TEXT EXCERPT >>
* * * * *
Attempts by Hunt to pursue criminal charges against Lackey were unsuccessful.

Lackey also posted derogatory comments about Hunt’s husband as well as material that appeared to refer to her newborn child.

In a court hearing last month, Hara pressed Hunt’s lawyer, Steven Strauss, to identify the untrue, defamatory statements which Lackey made about Hunt.

“She’s not a whore. She’s not a prostitute. She does not engage in sex for money. She doesn’t cheat on her husband. She doesn’t engage in in deceptive business practices,” Strauss answered.

Lackey did not attend the hearing.

His defense, according to Strauss, is that he is a cartoonist protected by First Amendment free speech protections.

“He also says that he’s a political cartoonist, although he’s not presented any defense that these are political cartoons,” Strauss told the judge.

“Even so, there are limits to what free speech is,” the lawyer said.

“Mr. Lackey has done the same thing as a neighbor with a megaphone shouting in his neighborhood, ‘Tiffany Edwards Hunt is a whore,’” Strauss continued.

“The electronic medium doesn’t change it. And the court has the power to stop it,” he said.
* * * * *
GIVEN PROBLEM >>
Continue the news report above on Hunt's defamation case against Lackey, picking up after Strauss's final quoted remark to the court.

DATASET EXTRACT >>
* * * * *
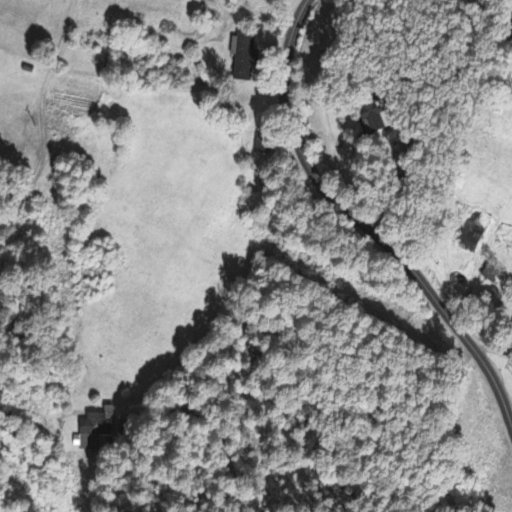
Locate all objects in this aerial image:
* * * * *
OUTPUT OF THE EXERCISE >>
Hara expressed concern that Hunt could be considered a public figure, held to a higher standard of proof when pursuing libel and defamation claims.

Her principal attorney, Ted Hong, who was absent from the July hearing before Hara, said in court papers that she has met that standard if it does apply to her.

Lackey’s “statements and cartoons were clearly intended to humiliate and intimidate” Hunt, Hong said.

“The defamatory statements about (Hunt’s) sexual chastity were not simply expressing (Lackey’s) feelings or opinion about certain issues,” Hong argued.

The statements “were part of a coordinated plan to utterly humiliate and debase the plaintiff, as publicly as possible,” Hong said.